§ **Raw data**

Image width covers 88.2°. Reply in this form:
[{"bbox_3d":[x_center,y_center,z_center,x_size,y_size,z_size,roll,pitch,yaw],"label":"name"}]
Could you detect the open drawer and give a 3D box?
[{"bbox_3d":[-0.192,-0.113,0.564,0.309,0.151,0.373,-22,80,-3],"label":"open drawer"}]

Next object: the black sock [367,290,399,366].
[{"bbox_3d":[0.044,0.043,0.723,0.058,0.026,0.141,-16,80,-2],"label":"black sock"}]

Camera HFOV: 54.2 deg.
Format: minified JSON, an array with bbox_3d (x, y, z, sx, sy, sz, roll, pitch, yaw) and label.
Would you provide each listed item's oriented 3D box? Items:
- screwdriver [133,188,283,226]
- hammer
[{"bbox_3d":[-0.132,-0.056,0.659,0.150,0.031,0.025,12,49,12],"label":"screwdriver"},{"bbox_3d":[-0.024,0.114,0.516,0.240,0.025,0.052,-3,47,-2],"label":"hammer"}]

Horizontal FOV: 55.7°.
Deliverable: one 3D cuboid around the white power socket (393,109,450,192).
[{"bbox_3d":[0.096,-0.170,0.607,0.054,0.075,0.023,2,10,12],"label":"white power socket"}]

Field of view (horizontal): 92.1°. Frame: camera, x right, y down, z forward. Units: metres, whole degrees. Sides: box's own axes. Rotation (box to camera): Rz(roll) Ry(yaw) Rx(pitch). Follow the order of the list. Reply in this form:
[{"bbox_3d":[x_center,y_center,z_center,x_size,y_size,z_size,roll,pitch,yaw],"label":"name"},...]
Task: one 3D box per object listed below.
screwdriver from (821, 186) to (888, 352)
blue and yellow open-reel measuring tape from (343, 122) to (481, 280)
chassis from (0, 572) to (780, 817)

§ **Work to complete**
If a line in the records above contains the word "this", copy it.

§ **Response area**
Image width covers 88.2°. Reply in this form:
Field of view (horizontal): 92.1°. Frame: camera, x right, y down, z forward. Units: metres, whole degrees. Sides: box's own axes. Rotation (box to camera): Rz(roll) Ry(yaw) Rx(pitch). Follow the order of the list. Reply in this form:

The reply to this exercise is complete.